> **The task**:
The records must be retyped exactly, with no pictures included.

> **Raw data**:
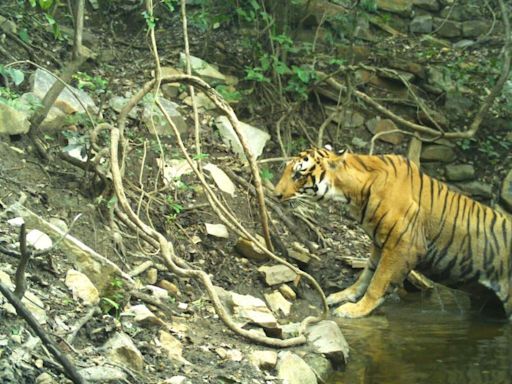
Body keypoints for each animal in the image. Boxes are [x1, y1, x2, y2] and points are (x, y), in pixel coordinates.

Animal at [274, 146, 512, 320]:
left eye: (298, 174)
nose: (275, 195)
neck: (353, 193)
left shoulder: (404, 245)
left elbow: (378, 282)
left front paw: (354, 310)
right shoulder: (380, 243)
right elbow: (366, 275)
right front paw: (342, 296)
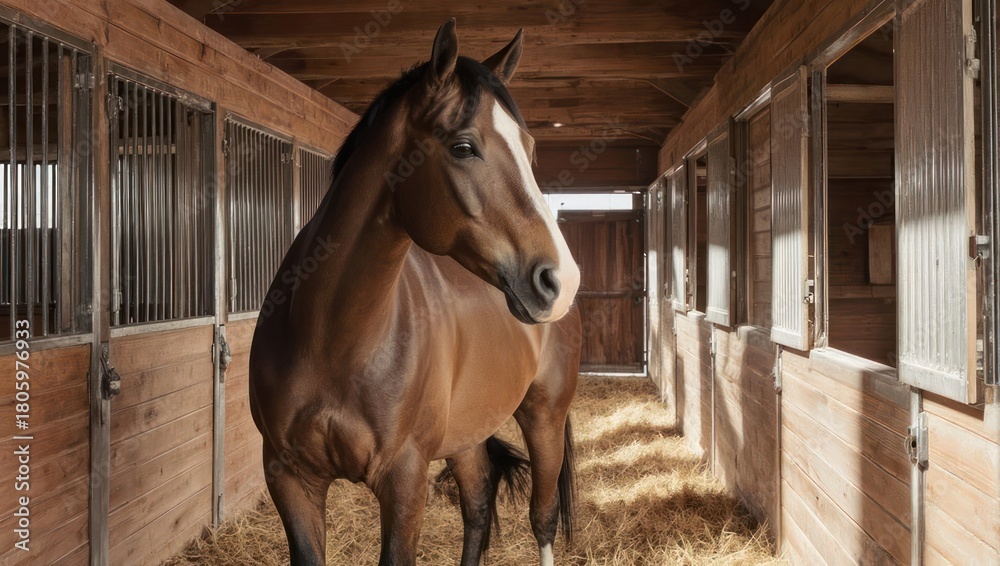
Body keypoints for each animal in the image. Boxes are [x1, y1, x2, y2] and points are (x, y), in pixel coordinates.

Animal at [248, 19, 583, 566]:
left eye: (530, 150)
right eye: (463, 146)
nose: (561, 279)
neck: (335, 339)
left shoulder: (404, 480)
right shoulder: (290, 479)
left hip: (545, 417)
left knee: (543, 518)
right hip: (467, 433)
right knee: (477, 506)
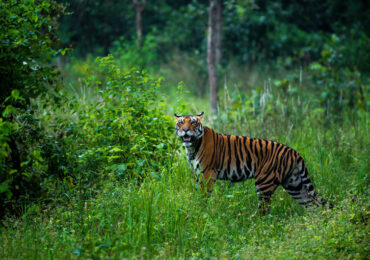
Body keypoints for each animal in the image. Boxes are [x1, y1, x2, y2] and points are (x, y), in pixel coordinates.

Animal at [175, 111, 330, 215]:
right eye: (181, 122)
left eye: (193, 122)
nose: (185, 130)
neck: (192, 147)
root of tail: (294, 152)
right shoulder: (197, 174)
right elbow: (197, 192)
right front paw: (196, 207)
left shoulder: (207, 173)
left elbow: (204, 194)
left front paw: (201, 210)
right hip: (294, 184)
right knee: (310, 204)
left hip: (264, 183)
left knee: (264, 210)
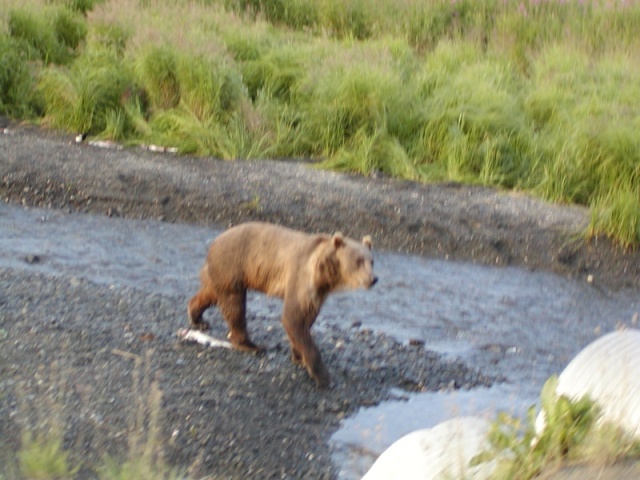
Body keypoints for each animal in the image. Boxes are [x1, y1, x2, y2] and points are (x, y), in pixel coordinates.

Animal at [186, 223, 376, 388]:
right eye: (359, 260)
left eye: (372, 261)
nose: (373, 278)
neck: (325, 274)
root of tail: (214, 242)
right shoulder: (301, 276)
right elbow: (293, 317)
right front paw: (322, 375)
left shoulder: (318, 292)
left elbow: (306, 318)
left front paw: (298, 355)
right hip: (233, 264)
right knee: (234, 305)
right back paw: (250, 345)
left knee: (212, 293)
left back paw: (197, 317)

> **Answer for the task**:
Body keypoints for each animal in the image. Boxes are [x1, y1, x2, y2] and points are (x, y), in pixel coordinates.

Animal at [274, 146, 512, 320]:
left eye: (298, 174)
nose: (275, 195)
neck: (353, 193)
left shoulder: (404, 245)
left elbow: (378, 282)
left front paw: (354, 310)
right shoulder: (380, 243)
right elbow: (366, 275)
right front paw: (342, 296)
Body keypoints for each animal in the image. Boxes are [x1, y1, x2, y2] and points are (x, y), in pixel coordinates.

Animal at [248, 19, 583, 566]:
left eye: (530, 150)
right eye: (463, 146)
nose: (561, 279)
neck: (335, 339)
left shoulder: (404, 480)
right shoulder: (290, 479)
left hip: (545, 417)
left knee: (543, 518)
right hip: (467, 433)
right knee: (477, 506)
Body keypoints for each animal in the image. Boxes are [x1, y1, x2, y2] and points are (x, y), in pixel coordinates.

Animal at [175, 111, 330, 215]:
right eye: (181, 122)
left eye: (193, 122)
nose: (185, 130)
neck: (192, 147)
root of tail: (294, 152)
right shoulder: (197, 174)
right elbow: (197, 192)
right front paw: (196, 207)
left shoulder: (207, 173)
left elbow: (204, 194)
left front paw: (201, 210)
right hip: (294, 184)
right knee: (310, 204)
left hip: (264, 183)
left knee: (264, 210)
Body keypoints for each animal in the image. Boxes are [x1, y1, x2, y2] and points are (x, y), in pixel coordinates.

Animal at [186, 223, 376, 388]:
right eye: (359, 260)
left eye: (372, 261)
nose: (373, 278)
neck: (325, 274)
root of tail: (214, 242)
right shoulder: (301, 276)
right elbow: (293, 317)
right front paw: (322, 375)
left shoulder: (318, 292)
left elbow: (306, 318)
left front paw: (298, 355)
right hip: (233, 264)
right knee: (234, 305)
right back paw: (250, 345)
left knee: (212, 293)
left back paw: (197, 317)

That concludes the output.